Morris RL, Pomeroy AWM, Bodycomb R and Swearer SE (2026) Building an evidence base for living shorelines: a framework for evaluating the extent and adequacy of post-establishment monitoring programs. Journal of Environmental Management. Volume 399, 1 February 2026, 128684
Overview
iving shorelines are increasingly promoted as a nature-based solution to the growing expense and environmental impacts of conventional engineered coastal protection structures. The coastal ecosystems used in living shorelines increase coastal resilience through wave attenuation and sediment stabilization and offer potential co-benefits such as biodiversity enhancement, productive fisheries, improved water quality and carbon sequestration.
Despite the benefits of living shorelines, a suite of technical and socio-political barriers exists to their use as standard practice in coastal management.

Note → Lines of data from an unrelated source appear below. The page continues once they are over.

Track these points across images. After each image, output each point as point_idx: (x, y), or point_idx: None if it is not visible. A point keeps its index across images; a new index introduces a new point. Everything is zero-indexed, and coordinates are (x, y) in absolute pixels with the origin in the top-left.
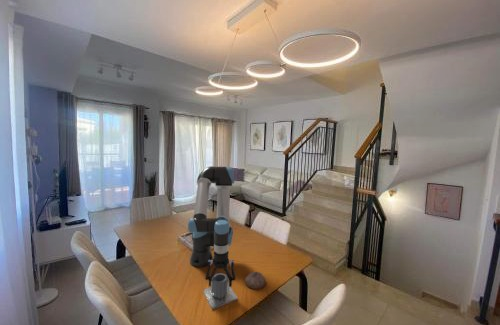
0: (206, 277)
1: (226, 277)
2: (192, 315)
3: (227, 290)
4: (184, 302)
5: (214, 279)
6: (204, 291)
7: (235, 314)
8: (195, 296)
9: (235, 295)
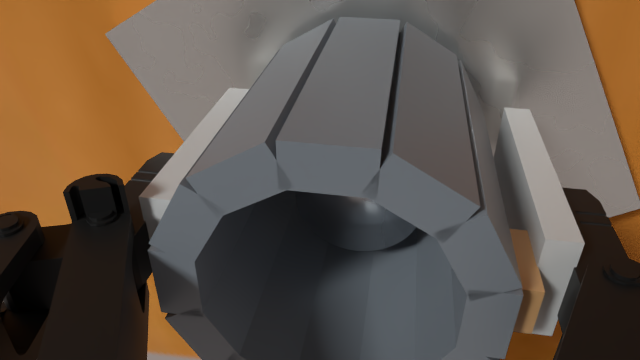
0: (18, 328)
1: (497, 308)
2: (153, 319)
3: (495, 56)
4: (3, 189)
5: (210, 337)
6: (138, 71)
7: (554, 355)
8: (67, 113)
9: (616, 163)
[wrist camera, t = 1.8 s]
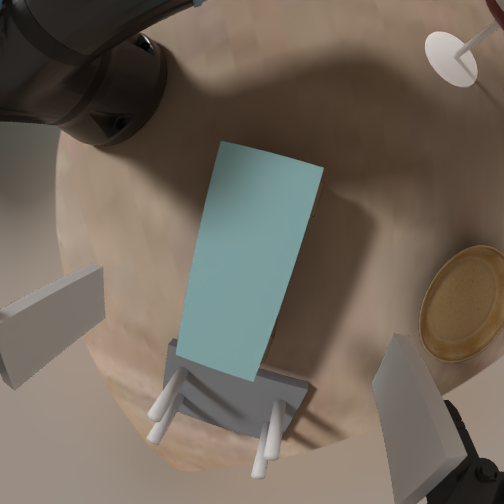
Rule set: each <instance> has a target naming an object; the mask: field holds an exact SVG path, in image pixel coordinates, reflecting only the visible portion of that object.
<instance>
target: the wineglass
mask: <svg viewBox="0 0 504 504" xmlns="http://www.w3.org/2000/svg"><path fill="white" fill-rule="evenodd" d="M486 3H487V6H488V8H489V10H490V12H491V13H492V15H493V17H494V18H495V21H494V22H493V23H491V24H490V25H489V26H488V27H486V28H485V29H484V30H482V31H481V32H480V33H479V34H477V35H476V36H475V37H473V38H472V39H471V40H470V41H468V42H467V43H466V44H464V43H463V42H462V41H460V40H459V39H458V38H456V37H455V36H453V35H451V34H448V33H445V32H434V33H432V34H429V36H428V37H427V39H426V41H425V51H426V56H427V58H428V60H429V62H430V64H431V66H432V67H433V68H434V70H435V71H436V72H437V73H438V74H439V75H440V76H441V77H442V78H443V79H444V80H445V81H447V82H449V83H451V84H452V85H455V86H458V87H469V86H471V85H472V84H474V82H475V81H476V79H477V73H478V70H477V65H476V61H475V59H474V57H473V55H472V53H471V52H470V49H471V48H473V47H474V46H476V45H477V44H478V43H480V42H481V41H482V40H484V39H485V38H487V37H488V36H489V35H491V34H492V33H494V32H495V31H496V30H498V29H499V28H502V29H503V30H504V0H486Z"/></svg>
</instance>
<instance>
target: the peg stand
mask: <svg viewBox="0 0 504 504" xmlns="http://www.w3.org/2000/svg"><path fill="white" fill-rule="evenodd" d="M177 342H178V340H176V339H172V340H171V342H170V343H169V344H168V351H167V359H166V367H165V375H164V383H163V391H162V393H161V394H160V396H159V397H158V399H157V400H156V402H155V403H154V405H153V406H152V408H151V409H150V411H149V412H148V417H149V418H150V419H151V420H152V421H154V422H156V423H155V425H154V427H153V428H152V430H151V431H150V433H149V435H148V436H147V440H148V441H149V442H151V443H152V444H155V445H158V444H159V442H160V441H161V439H162V437H163V435H164V434H165V432H166V430H167V428H168V427H169V425H170V423H171V421H172V420H173V418H174V416H175V414H176V412H177V411H178V412H180V413H183V414H185V415H188V416H191V417H193V418H196V419H199V420H201V421H204V422H207V423H210V424H213V425H216V426H219V427H222V428H225V429H228V430H231V431H234V432H238V433H241V434H244V435H248V436H251V437H255V438H259V439H260V440H259V444H258V449H257V453H256V457H255V462H254V466H253V471H252V474H251V476H252V477H253V478H255V479H264V478H265V474H266V469H267V464H268V460H270V461H274V460H277V459H278V458H279V452H280V445H281V438H282V435H283V434H284V432H285V430H286V429H287V427H288V425H289V424H290V422H291V420H292V418H293V417H294V415H295V413H296V411H297V410H298V408H299V406H300V404H301V402H302V400H303V399H304V397H305V395H306V393H307V391H308V382H306V381H302V380H298V379H294V378H290V377H287V376H283V375H280V374H276V373H273V372H269V371H266V370H262V369H259V368H258V371H257V374H256V376H255V379H254V382H252V381H249V380H246V379H243V378H239V377H236V376H233V375H230V374H227V373H224V372H221V371H218V370H216V369H213V368H210V367H207V366H204V365H202V364H199V363H196V362H194V361H191V360H188V359H186V358H183V357H181V356H178V355H176V348H177Z"/></svg>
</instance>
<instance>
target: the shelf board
mask: <svg viewBox="0 0 504 504" xmlns="http://www.w3.org/2000/svg"><path fill="white" fill-rule="evenodd" d="M323 169H324V168H323V167H319V166H316V165H313V164H310V163H306V162H303V161H299V160H296V159H292V158H289V157H285V156H282V155H278V154H274V153H270V152H267V151H263V150H259V149H255V148H251V147H246V146H242V145H238V144H234V143H229V142H225V141H221V142H220V146H219V149H218V153H217V157H216V161H215V165H214V169H213V173H212V177H211V181H210V185H209V189H208V193H207V197H206V202H205V206H204V210H203V214H202V219H201V223H200V228H199V232H198V237H197V241H196V246H195V251H194V256H193V261H192V265H191V270H190V275H189V281H188V286H187V291H186V296H185V302H184V307H183V313H182V318H181V324H180V330H179V336H178V342H177V348H176V355H178V356H181V357H183V358H186V359H188V360H191V361H194V362H196V363H199V364H202V365H204V366H207V367H210V368H213V369H216V370H218V371H221V372H224V373H227V374H230V375H233V376H236V377H239V378H243V379H246V380H249V381H252V382H254V379H255V376H256V374H257V371H258V368H259V366H260V363H261V360H262V357H263V355H264V352H265V349H266V346H267V344H268V341H269V338H270V335H271V333H272V330H273V327H274V324H275V321H276V318H277V315H278V313H279V310H280V307H281V304H282V301H283V298H284V295H285V292H286V289H287V286H288V283H289V280H290V277H291V274H292V271H293V268H294V265H295V262H296V259H297V256H298V252H299V249H300V246H301V243H302V240H303V237H304V233H305V230H306V227H307V224H308V220H309V217H310V214H311V210H312V207H313V204H314V200H315V197H316V194H317V190H318V187H319V183H320V180H321V176H322V173H323Z"/></svg>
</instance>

One barrier is an accessible evidence base on the technical capabilities of living shorelines that provide confidence in their application. Monitoring on-ground projects is a critical component in building the evidence base needed to inform technical guidance. However, monitoring of living shorelines remains neither standardized nor regulated, which can limit the ability to compare outcomes across projects.
Here, we present a framework for evaluating the effectiveness of monitoring activities for living shorelines based on eight evaluation metrics – functional design criteria, indicators, monitoring design, sampling periodicity, sampling duration, sustainability, data availability and reporting, and management linkage. We applied this framework to 131 living shorelines projects in Australia.
Monitoring activities often scored highly for projects that employed higher-cost techniques to protect valuable infrastructure and were integrated into ongoing coastal asset management programs. In contrast, some long-established techniques had limited routine monitoring data available. Emerging techniques were frequently the subject of scientific studies with robust experimental designs, but their link to management was often weaker. Not all criteria need to be fully met for a project to contribute meaningfully to the evidence base for living shorelines.
The framework helps evaluate different aspects of monitoring programs and their influence on project conclusions. When applied across multiple projects, it can provide a standardized assessment of the overall strength of evidence supporting different living shoreline approaches.